El resto de sus cuentos ocurren en París, en un balneario en España, en Ginebra o en Moscú. Mavis Gallant, quien también fue autora de novelas, obras de teatro y ensayos –aunque son sus cuentos los que le han dado mayor fama y premios– va a pasearse por muchas ciudades en sus ficciones, como la extranjera que fue, y además va a fijar la vista en otros como ella, esos personajes expatriados y solos, para que protagonicen sus cuentos.
Porque en sus cuentos abundan los personajes solitarios: la mujer que oculta un embarazo extramatrimonial, la joven que espera ser adoptada por un matrimonio sin hijos, la mujer que espera que su amante se decida a llevarla a Estados Unidos o simplemente a dejarla abandonada en una playa de España. Extranjeros poco sociables como la canadiense, Agnes Brusen, del cuento “El carro de hielo calle abajo”, que se enamora en Ginebra de su guapo compañero de trabajo: un canadiense, casado, superfluo y vividor –totalmente opuesto a ella–, y que la considera “un topo”, “una virgen”, una mujer llena de tics y manías, pero que, a fin de cuentas, está tan sola y carente como él.
Los personajes de Gallant tienen nombre y apellido, profesión y nacionalidad, además de un historial familiar. Son personajes construidos de forma completa –incluso en sus cuentos de pocas páginas– y que tienen una historia interesante que contar o se mueven por un objetivo, sea dinero, amor o fama. Son personajes llenos de paradojas: son crueles y bondadosos, trágicos y a la vez graciosos.
En Los cuentos aparecen muchos niños vivaces e independientes y padres negligentes, o de frentón tontos y faltos de cariño. Sin duda, sus propias privaciones infantiles son las que se cuelan entre estas ficciones. Feminista de tomo y lomo –que se planteó desde muy temprano una carrera sin marido ni hijos, y que dedicó toda su vida a la escritura– deslizó en sus ficciones su crítica a la educación sexista que imperaba. En el cuento “Cruzar el puente”, que escribió en los años cincuenta, el padre de Sylvie no quiere que ella haga nada –ni siquiera leer el diario– mientras espera la llegada de su novio de la guerra: “Recientemente papá había empezado a decir que si yo hubiera sido un chico le habría gustado que hiciera carrera en el Ejército.

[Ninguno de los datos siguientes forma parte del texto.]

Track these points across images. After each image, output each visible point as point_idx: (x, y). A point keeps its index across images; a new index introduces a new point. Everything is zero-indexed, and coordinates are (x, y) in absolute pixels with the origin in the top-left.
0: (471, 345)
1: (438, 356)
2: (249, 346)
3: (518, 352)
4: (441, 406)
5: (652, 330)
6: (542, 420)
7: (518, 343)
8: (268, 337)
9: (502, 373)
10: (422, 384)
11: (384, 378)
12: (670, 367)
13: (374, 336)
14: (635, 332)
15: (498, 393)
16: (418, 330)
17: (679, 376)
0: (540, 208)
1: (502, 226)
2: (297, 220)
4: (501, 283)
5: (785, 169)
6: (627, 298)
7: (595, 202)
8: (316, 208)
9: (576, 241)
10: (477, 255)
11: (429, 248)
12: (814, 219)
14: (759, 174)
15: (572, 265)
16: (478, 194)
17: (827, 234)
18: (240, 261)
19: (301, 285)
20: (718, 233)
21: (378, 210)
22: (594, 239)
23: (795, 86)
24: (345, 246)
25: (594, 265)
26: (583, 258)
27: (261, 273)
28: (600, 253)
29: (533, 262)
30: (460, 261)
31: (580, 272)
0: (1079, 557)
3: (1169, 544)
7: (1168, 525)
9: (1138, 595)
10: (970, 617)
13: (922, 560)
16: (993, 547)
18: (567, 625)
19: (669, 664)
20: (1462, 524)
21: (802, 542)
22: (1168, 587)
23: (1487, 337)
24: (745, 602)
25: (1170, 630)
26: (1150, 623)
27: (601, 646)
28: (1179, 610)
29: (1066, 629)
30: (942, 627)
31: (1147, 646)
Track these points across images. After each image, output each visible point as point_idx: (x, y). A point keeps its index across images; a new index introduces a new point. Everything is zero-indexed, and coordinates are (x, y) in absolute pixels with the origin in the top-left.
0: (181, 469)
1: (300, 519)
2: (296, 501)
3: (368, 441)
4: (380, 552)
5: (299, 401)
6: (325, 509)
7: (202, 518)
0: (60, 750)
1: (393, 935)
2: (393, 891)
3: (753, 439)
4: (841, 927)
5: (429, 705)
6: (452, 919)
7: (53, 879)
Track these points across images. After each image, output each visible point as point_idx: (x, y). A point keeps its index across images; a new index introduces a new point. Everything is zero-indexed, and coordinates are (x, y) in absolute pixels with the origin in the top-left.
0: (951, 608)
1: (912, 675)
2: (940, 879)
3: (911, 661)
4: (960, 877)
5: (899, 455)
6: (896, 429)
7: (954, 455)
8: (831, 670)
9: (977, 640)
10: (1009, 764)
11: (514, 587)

Pero como era una chica, no quería que hiciera nada especial o específico. No quería tener que decir: ‘Sylvie hace…’, porque parecería que yo estaba necesitada o que era poco atractiva”.
Su mirada de extranjera está presente en cada cuento, donde describe cada ciudad como algo único y novedoso, y se detiene en sus barrios y en sus habitantes para rearmar cada hogar según las distintas circunstancias de la familia. Un cuento extraordinario de este volumen es “Nochevieja” (1970), protagonizado por los Plummer, un matrimonio mayor y desdichado que ha sido trasladado a Moscú, donde reciben la visita de la joven Amabel, canadiense como ellos, y que había sido miga de su hija muerta. Una historia de extranjeros que se encuentran después de años, mientras en las calles cae la nieve, donde entramos al dolor de la señora Plummer, un mujer sola que ha perdido a su hija y que detesta a su marido, pero que tampoco está dispuesta a adoptar a la solitaria amiga de su hija que está desesperada buscando una familia nueva. Una historia trágica, pero muy graciosa, como todo cuento de la Gallant, quien no se imaginaba escribiendo nada “que no tuviera humor”.